A handful of small ball bearings or polystyrene balls represent particles in this demonstration. The vibration provided by the vibrating plate represents changes in temperature while the polystyrene ‘plug’ and masses represent applied pressure.
When the ‘temperature’ is low (the vibration is low) the particles are not seen to move much, this reflects the energy level of the particles. As the 'temperature' (vibration) increases, the particles move more and more erratically, eventually bouncing up to the top of the tube. This represents how gas molecules act when high temperatures are applied.
Add the bung and some small masses and the level of bouncing will drop and the ‘particles’ appear more concentrated. This shows that when you pressurise the gas at a specific temperature, the particles become tighter packed and therefore have less kinetic energy.

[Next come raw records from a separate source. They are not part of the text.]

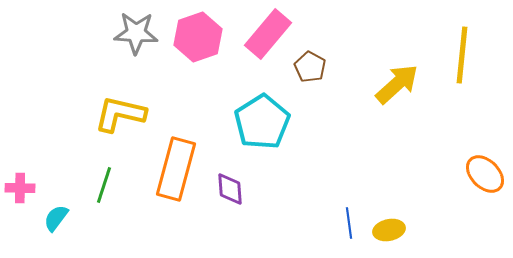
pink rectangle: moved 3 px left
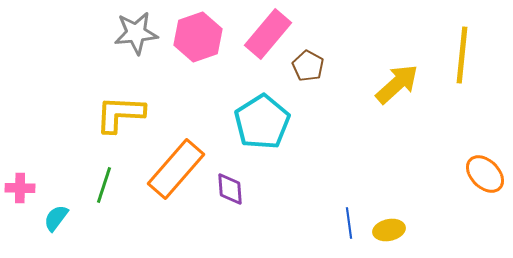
gray star: rotated 9 degrees counterclockwise
brown pentagon: moved 2 px left, 1 px up
yellow L-shape: rotated 10 degrees counterclockwise
orange rectangle: rotated 26 degrees clockwise
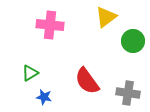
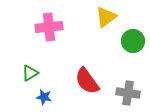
pink cross: moved 1 px left, 2 px down; rotated 12 degrees counterclockwise
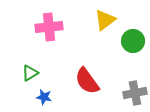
yellow triangle: moved 1 px left, 3 px down
gray cross: moved 7 px right; rotated 20 degrees counterclockwise
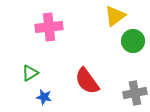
yellow triangle: moved 10 px right, 4 px up
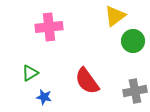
gray cross: moved 2 px up
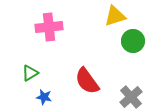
yellow triangle: rotated 20 degrees clockwise
gray cross: moved 4 px left, 6 px down; rotated 30 degrees counterclockwise
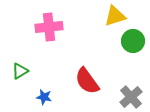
green triangle: moved 10 px left, 2 px up
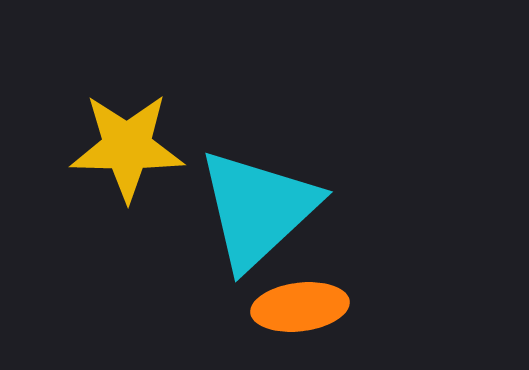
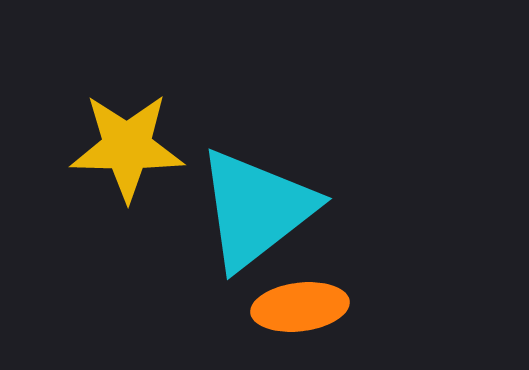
cyan triangle: moved 2 px left; rotated 5 degrees clockwise
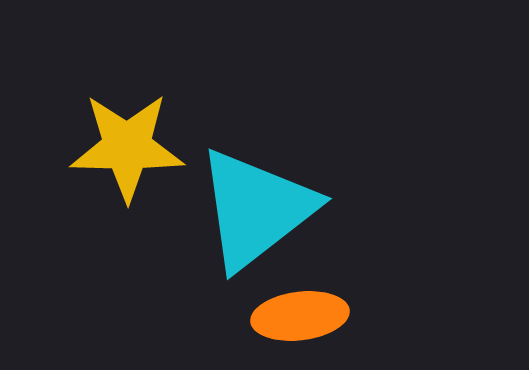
orange ellipse: moved 9 px down
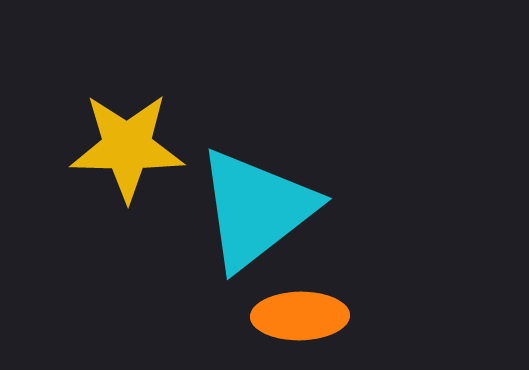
orange ellipse: rotated 6 degrees clockwise
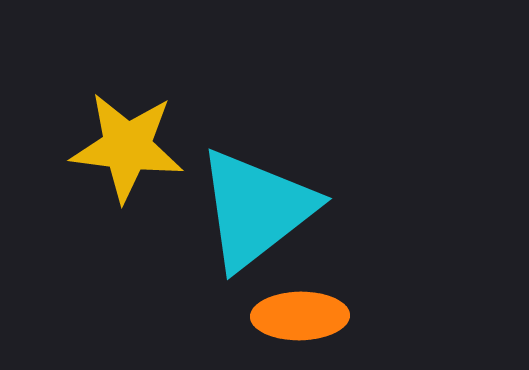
yellow star: rotated 6 degrees clockwise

Many science departments have old units from the 60s or 70s which will still perform well, though routinely oiling the motor parts will keep things running smoothly.
Here’s the technical bit…
The temperature of a gas is the measure of its mean kinetic energy – the molecules are in constant motion and energy is associated with that motion. The higher the temperature, the greater the motion. The density of a gas is the sum of the mass of the molecules divided by the volume or space which the gas occupies Pressure of a gas is a measure of the momentum of the molecules – The molecules impart momentum to the walls of the container producing a force that can be measured accurately.